■ Passage to read

Item 1(b) Address of Issuer's Principal Executive Offices:
515 Ellis Street
Mountain View, CA 94043-2242
Item 2(a) Name of Person Filing:
1. Norwest Equity Partners V
2. Itasca Partners V
3. John E. Lindahl
4. John P. Whaley
5. George J. Still, Jr.
Item 2(b) Address of Principal Business Office:
1. Norwest Equity Partners V
2800 Piper Jaffray Tower
222 South Ninth Street
Minneapolis, MN 55402
2. Itasca Partners V
2800 Piper Jaffray Tower
222 South Ninth Street
Minneapolis, MN 55402
3. John E. Lindahl
2800 Piper Jaffray Tower
222 South Ninth Street
Minneapolis, MN 55402
4. John P. Whaley
2800 Piper Jaffray Tower
222 South Ninth Street
Minneapolis, MN 55402
5. George J. Still, Jr.
2800 Piper Jaffray Tower
222 South Ninth Street
Minneapolis, MN 55402
This statement is filed by Norwest Equity Partners V on behalf of
all of the persons listed above pursuant to Rule 13d-1(c) and Rule
13d-1(f). Norwest Equity Partners V is a Minnesota limited
partnership. Itasca Partners V, a Minnesota general partnership, is
the general partner of Norwest Equity Partners V. John P. Whaley,
John E. Lindahl and George J. Still, Jr. are the managing partners
of Itasca Partners V.

■ Provided information
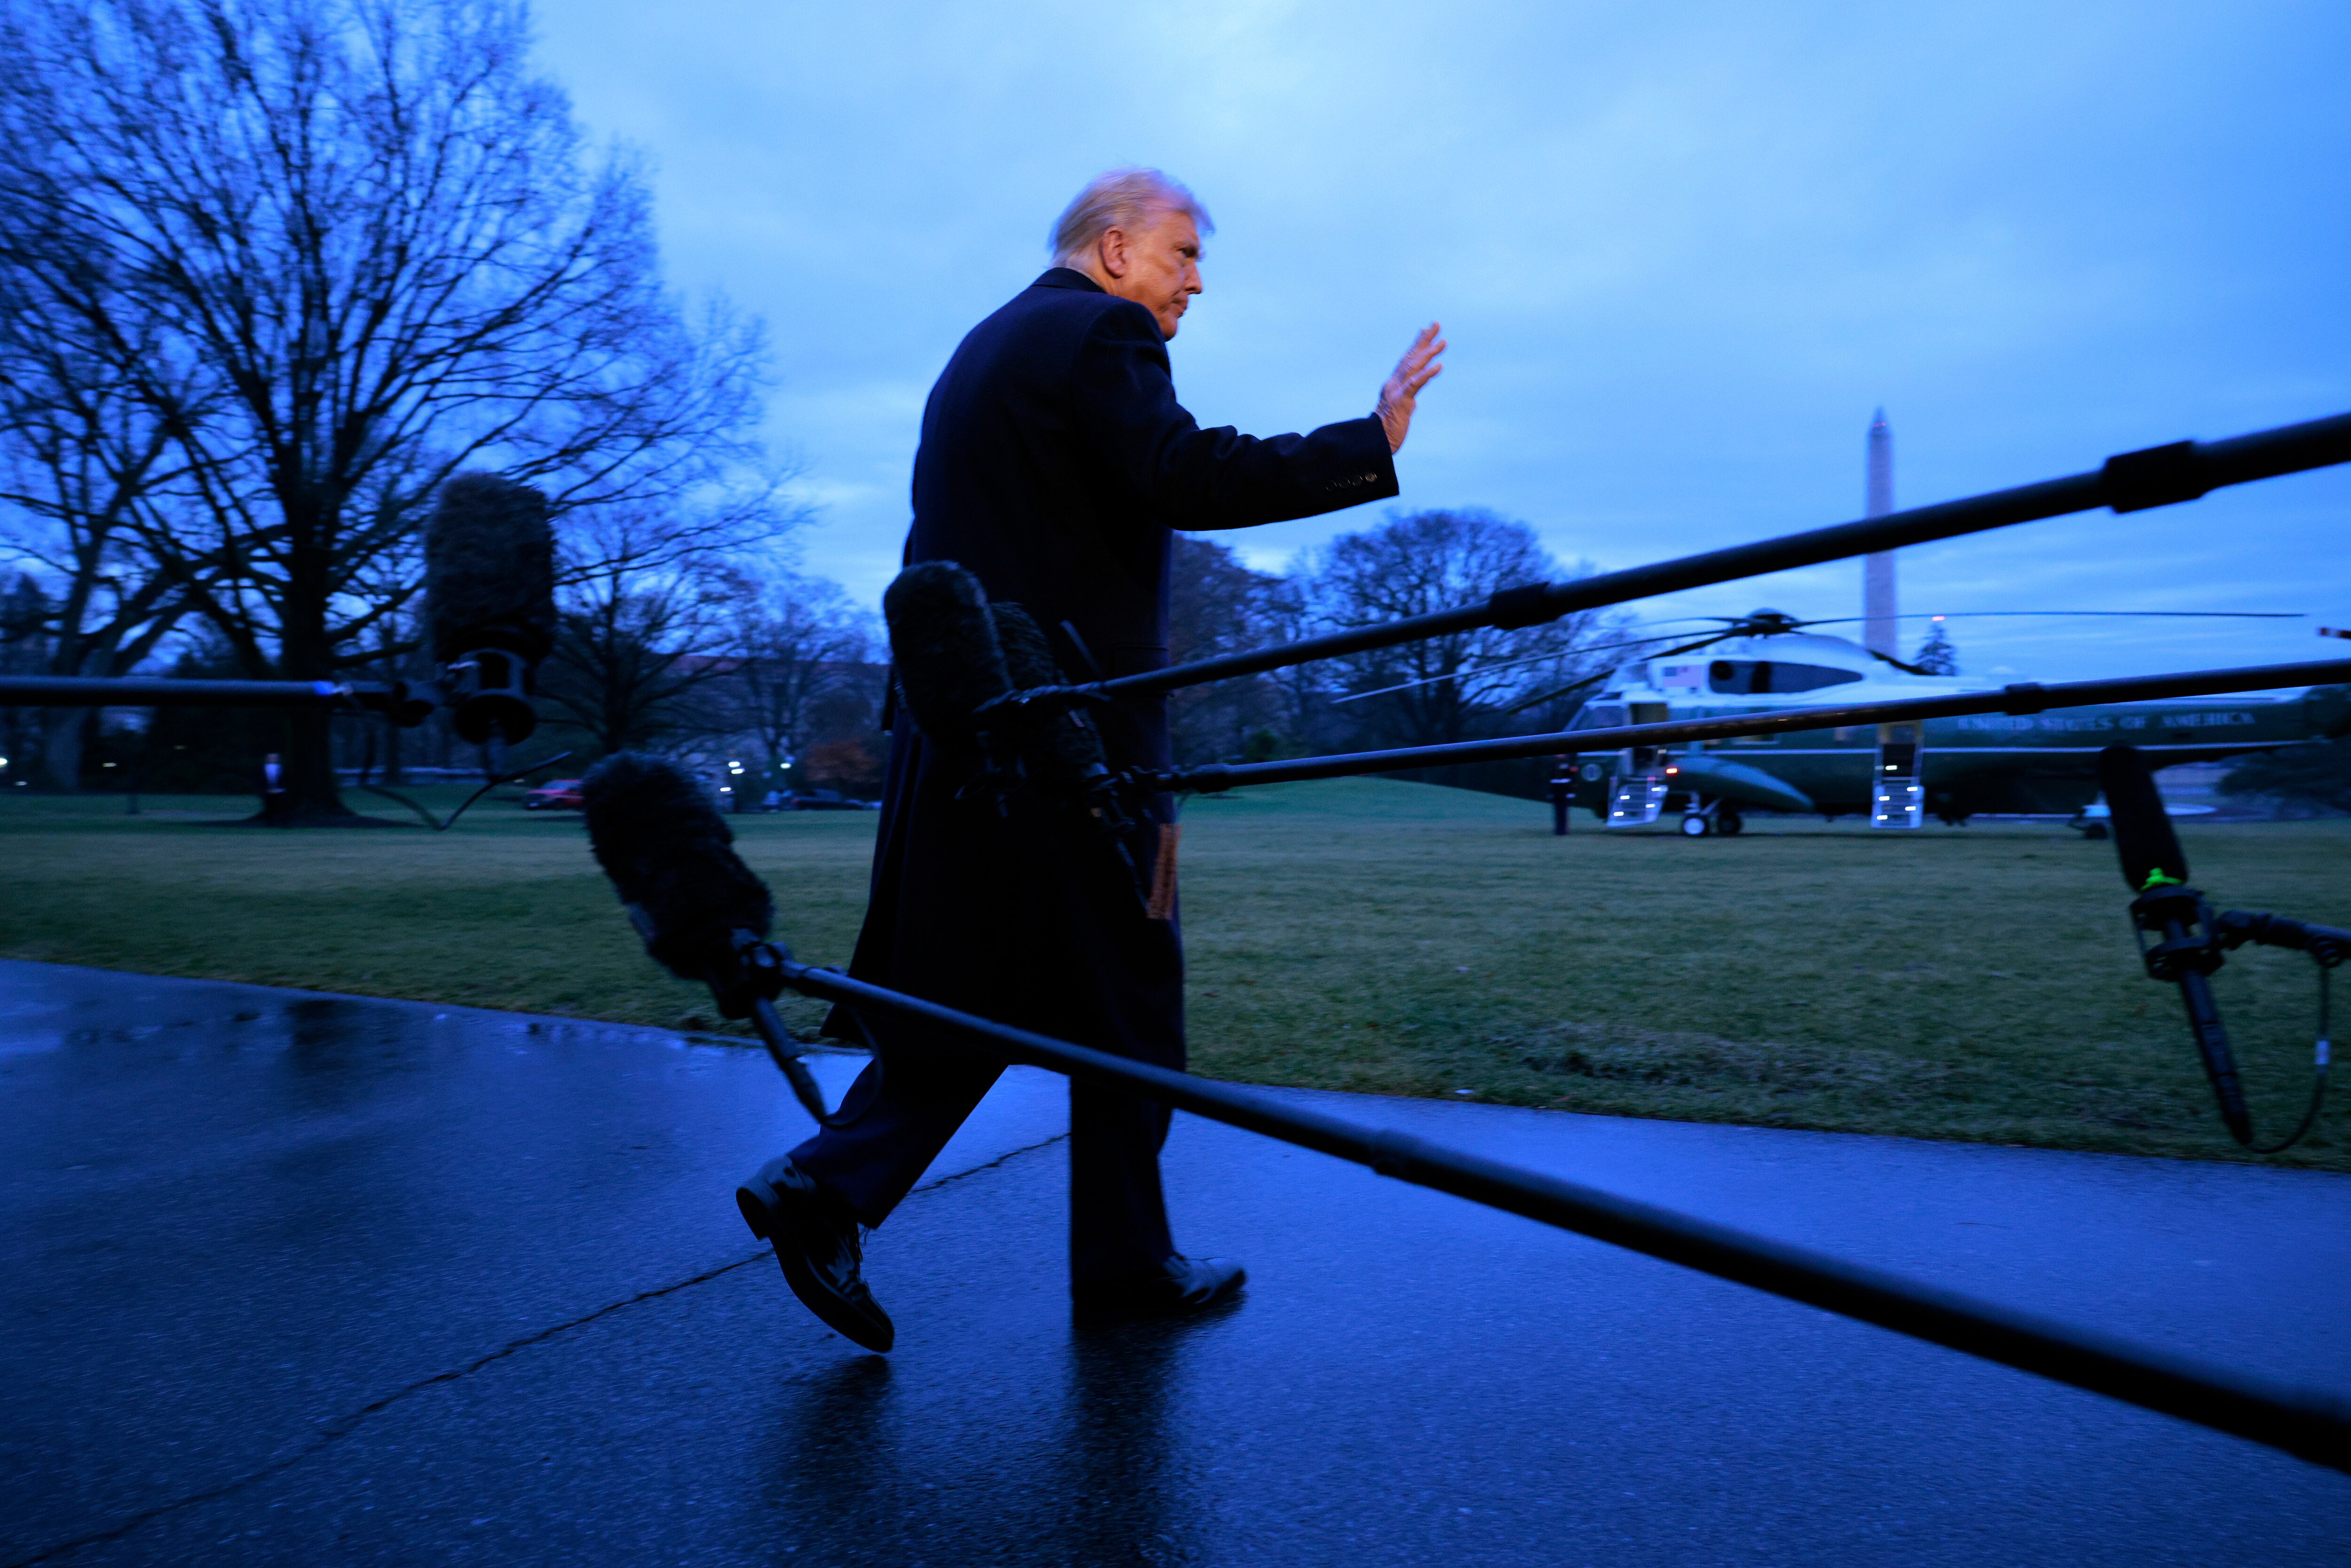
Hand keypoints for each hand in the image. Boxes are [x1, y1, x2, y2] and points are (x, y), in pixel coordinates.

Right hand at [1376, 323, 1444, 453]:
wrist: (1374, 443)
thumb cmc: (1385, 431)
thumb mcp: (1398, 413)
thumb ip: (1406, 403)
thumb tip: (1413, 402)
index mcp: (1394, 385)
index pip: (1407, 360)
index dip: (1417, 344)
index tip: (1426, 330)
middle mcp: (1394, 384)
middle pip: (1411, 357)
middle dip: (1424, 340)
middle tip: (1436, 324)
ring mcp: (1397, 391)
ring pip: (1414, 367)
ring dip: (1429, 353)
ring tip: (1443, 342)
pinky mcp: (1401, 401)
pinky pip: (1415, 384)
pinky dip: (1427, 374)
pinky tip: (1439, 366)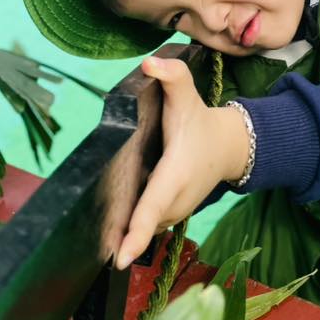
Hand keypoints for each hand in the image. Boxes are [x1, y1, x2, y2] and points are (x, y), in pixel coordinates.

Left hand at [116, 56, 249, 268]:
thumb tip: (148, 63)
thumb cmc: (200, 121)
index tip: (119, 257)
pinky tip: (114, 227)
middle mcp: (175, 200)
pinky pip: (148, 225)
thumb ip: (171, 75)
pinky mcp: (172, 215)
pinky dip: (134, 228)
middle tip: (90, 243)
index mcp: (174, 175)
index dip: (136, 234)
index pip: (152, 208)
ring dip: (125, 233)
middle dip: (119, 236)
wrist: (229, 146)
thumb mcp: (187, 94)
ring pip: (144, 227)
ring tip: (100, 238)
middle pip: (142, 224)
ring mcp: (175, 212)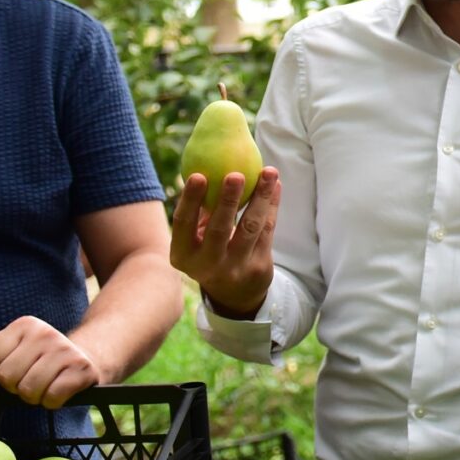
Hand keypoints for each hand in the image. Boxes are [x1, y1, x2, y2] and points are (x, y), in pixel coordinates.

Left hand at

■ Problem to solve
Summarize the filing excerpt in two sentences.

■ Task output
Norwest Equity Partners V files the statement under Rule 13d-1(c) and Rule 13d-1(f) on behalf of itself, Itasca Partners V, John E. Lindahl, John P. Whaley and George J. Still, Jr., all of whom list their principal business office as 2800 Piper Jaffray Tower, 222 South Ninth Street, Minneapolis, MN 55402. Norwest Equity Partners V is a Minnesota limited partnership whose general partner is Itasca Partners V, a Minnesota general partnership whose managing partners are Whaley, Lindahl and Still.